# Work item
From the first line to the last, repeat the data below exactly.
+++++
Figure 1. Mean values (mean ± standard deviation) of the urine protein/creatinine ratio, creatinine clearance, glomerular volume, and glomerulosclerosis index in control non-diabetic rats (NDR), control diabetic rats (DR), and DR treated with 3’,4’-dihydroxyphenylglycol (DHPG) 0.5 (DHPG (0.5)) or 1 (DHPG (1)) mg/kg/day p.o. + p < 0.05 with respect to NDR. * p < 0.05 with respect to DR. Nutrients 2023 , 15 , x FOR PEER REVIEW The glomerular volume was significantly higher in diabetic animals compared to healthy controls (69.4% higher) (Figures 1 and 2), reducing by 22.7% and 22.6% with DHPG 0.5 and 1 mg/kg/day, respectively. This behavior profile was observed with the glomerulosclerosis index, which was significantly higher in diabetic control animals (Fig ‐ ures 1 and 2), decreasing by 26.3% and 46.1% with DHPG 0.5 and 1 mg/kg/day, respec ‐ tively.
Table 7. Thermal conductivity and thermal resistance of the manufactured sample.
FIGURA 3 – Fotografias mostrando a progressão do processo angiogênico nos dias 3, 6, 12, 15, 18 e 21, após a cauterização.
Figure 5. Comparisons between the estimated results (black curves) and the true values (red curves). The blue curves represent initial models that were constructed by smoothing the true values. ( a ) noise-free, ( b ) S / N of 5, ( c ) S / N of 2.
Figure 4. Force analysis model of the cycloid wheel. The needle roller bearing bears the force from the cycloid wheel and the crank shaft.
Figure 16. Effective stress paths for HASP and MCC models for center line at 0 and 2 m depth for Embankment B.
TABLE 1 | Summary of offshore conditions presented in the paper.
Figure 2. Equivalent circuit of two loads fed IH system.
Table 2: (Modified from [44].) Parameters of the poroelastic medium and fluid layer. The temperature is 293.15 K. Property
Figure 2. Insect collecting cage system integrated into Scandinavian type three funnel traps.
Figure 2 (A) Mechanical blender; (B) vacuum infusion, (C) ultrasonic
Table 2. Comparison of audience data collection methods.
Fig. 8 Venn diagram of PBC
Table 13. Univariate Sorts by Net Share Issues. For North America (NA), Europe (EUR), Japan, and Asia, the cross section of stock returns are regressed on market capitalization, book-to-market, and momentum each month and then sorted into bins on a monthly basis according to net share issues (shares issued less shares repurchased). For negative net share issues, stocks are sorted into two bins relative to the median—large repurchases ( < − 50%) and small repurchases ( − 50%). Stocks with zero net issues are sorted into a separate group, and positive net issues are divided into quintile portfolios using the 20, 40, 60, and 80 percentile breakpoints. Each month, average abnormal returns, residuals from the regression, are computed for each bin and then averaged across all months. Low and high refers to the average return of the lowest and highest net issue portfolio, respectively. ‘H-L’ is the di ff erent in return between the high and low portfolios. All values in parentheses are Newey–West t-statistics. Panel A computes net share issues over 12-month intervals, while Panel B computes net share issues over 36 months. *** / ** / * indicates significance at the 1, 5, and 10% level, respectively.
+++++
# Result for this task
Figure 1. Mean values (mean ± standard deviation) of the urine protein/creatinine ratio, creatinine clearance, glomerular volume, and glomerulosclerosis index in control non-diabetic rats (NDR), control diabetic rats (DR), and DR treated with 3’,4’-dihydroxyphenylglycol (DHPG) 0.5 (DHPG (0.5)) or 1 (DHPG (1)) mg/kg/day p.o. + p < 0.05 with respect to NDR. * p < 0.05 with respect to DR. Nutrients 2023 , 15 , x FOR PEER REVIEW The glomerular volume was significantly higher in diabetic animals compared to healthy controls (69.4% higher) (Figures 1 and 2), reducing by 22.7% and 22.6% with DHPG 0.5 and 1 mg/kg/day, respectively. This behavior profile was observed with the glomerulosclerosis index, which was significantly higher in diabetic control animals (Fig ‐ ures 1 and 2), decreasing by 26.3% and 46.1% with DHPG 0.5 and 1 mg/kg/day, respec ‐ tively.
Table 7. Thermal conductivity and thermal resistance of the manufactured sample.
FIGURA 3 – Fotografias mostrando a progressão do processo angiogênico nos dias 3, 6, 12, 15, 18 e 21, após a cauterização.
Figure 5. Comparisons between the estimated results (black curves) and the true values (red curves). The blue curves represent initial models that were constructed by smoothing the true values. ( a ) noise-free, ( b ) S / N of 5, ( c ) S / N of 2.
Figure 4. Force analysis model of the cycloid wheel. The needle roller bearing bears the force from the cycloid wheel and the crank shaft.
Figure 16. Effective stress paths for HASP and MCC models for center line at 0 and 2 m depth for Embankment B.
TABLE 1 | Summary of offshore conditions presented in the paper.
Figure 2. Equivalent circuit of two loads fed IH system.
Table 2: (Modified from [44].) Parameters of the poroelastic medium and fluid layer. The temperature is 293.15 K. Property
Figure 2. Insect collecting cage system integrated into Scandinavian type three funnel traps.
Figure 2 (A) Mechanical blender; (B) vacuum infusion, (C) ultrasonic
Table 2. Comparison of audience data collection methods.
Fig. 8 Venn diagram of PBC
Table 13. Univariate Sorts by Net Share Issues. For North America (NA), Europe (EUR), Japan, and Asia, the cross section of stock returns are regressed on market capitalization, book-to-market, and momentum each month and then sorted into bins on a monthly basis according to net share issues (shares issued less shares repurchased). For negative net share issues, stocks are sorted into two bins relative to the median—large repurchases ( < − 50%) and small repurchases ( − 50%). Stocks with zero net issues are sorted into a separate group, and positive net issues are divided into quintile portfolios using the 20, 40, 60, and 80 percentile breakpoints. Each month, average abnormal returns, residuals from the regression, are computed for each bin and then averaged across all months. Low and high refers to the average return of the lowest and highest net issue portfolio, respectively. ‘H-L’ is the di ff erent in return between the high and low portfolios. All values in parentheses are Newey–West t-statistics. Panel A computes net share issues over 12-month intervals, while Panel B computes net share issues over 36 months. *** / ** / * indicates significance at the 1, 5, and 10% level, respectively.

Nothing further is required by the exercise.